The companies contesting the appeals court ruling are Hoffmann-La Roche, BASF, Rh´ne-Poulenc and some of their subsidiaries. The ruling referred to a price fixing suit brought by an Ecuadorean company, Empagran, involving sales of vitamins.

Paul Victor, a New York lawyer who led the drafting of the ICC brief, said: “If permitted to stand, the decision would open the U.S federal courts to a flood of claims brought by foreign parties, even though the claims have no direct connection to the United States.”

To sue in US courts, claimants would merely have to demonstrate that the alleged conspiracy also gave rise to some other claim that did have a sufficient relationship to US commerce, Mr Victor, of the law firm Weil, Gotshal & Manges, said.

The ICC brief said: “If the ruling of the Court of Appeals is allowed to stand, the United States will indeed become the regulator of the competitive conditions of markets throughout the world.

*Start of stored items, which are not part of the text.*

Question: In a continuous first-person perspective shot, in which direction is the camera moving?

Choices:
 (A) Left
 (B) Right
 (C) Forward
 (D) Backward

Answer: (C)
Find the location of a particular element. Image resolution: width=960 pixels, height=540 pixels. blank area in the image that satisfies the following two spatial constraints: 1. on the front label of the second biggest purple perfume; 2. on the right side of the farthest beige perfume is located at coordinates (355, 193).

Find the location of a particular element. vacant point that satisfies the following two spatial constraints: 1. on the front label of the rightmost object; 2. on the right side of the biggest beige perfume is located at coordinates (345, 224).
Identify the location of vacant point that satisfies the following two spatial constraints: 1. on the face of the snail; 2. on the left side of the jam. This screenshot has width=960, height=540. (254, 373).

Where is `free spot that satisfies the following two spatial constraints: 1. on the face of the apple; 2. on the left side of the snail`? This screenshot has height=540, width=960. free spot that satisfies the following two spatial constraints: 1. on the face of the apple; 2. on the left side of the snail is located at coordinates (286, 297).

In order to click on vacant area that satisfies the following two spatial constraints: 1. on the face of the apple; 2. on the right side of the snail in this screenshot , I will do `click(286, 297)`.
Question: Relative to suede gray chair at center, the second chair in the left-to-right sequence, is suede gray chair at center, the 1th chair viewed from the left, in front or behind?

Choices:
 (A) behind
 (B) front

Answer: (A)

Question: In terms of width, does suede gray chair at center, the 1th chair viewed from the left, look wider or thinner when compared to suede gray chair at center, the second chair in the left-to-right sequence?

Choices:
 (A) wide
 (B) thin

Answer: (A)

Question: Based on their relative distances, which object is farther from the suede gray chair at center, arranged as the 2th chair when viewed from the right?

“That result would impose a massive burden on international businesses, and in fact would likely exceed the limits of Congress’ jurisdiction to prescribe laws affecting the interests of other nations.”

The ICC brief to the Supreme Court said that the risk of being exposed to class actions and the imposition of treble damages was of critical importance to businesses engaging in international trade. The Court of Appeals’ approach would, in essence, subject virtually every transaction in an allegedly “international ” industry to the regulation of United States laws and court s.

This would be so “no matter where that transaction took place, regardless of the nationality of the seller and purchaser, and regardless whether another inconsistent, or even conflicting competition regime also applied to the same business transaction.”

The brief said the majority view of the Court of Appeals was contrary to the intent of the US Congress under the Foreign Trade Antitrust Improvements Act. A fundamental tenet of US antitrust jurisdictional analysis was that “American antitrust laws do not regulate the competitive conditions of other nations’ economies ” .

ICC pictured the reaction if US companies were dragged into foreign courts in connection with treble damage class action lawsuits under foreign law concerning product sales entirely with the United Sates.

“The domestic business community, Congress and US courts would without question be up in arms. More extreme possibilities present themselves: in an industry where products are sold throughout the world, US (and foreign) businesses could find themselves facing litigation regarding those same US transactions in dozens of courts throughout the world.”

In addition to ICC and the litigating parties in the case, seven countries, including the UK, Germany, Japan and Canada, filed amicus briefs supporting ICC’s interpretation of the law.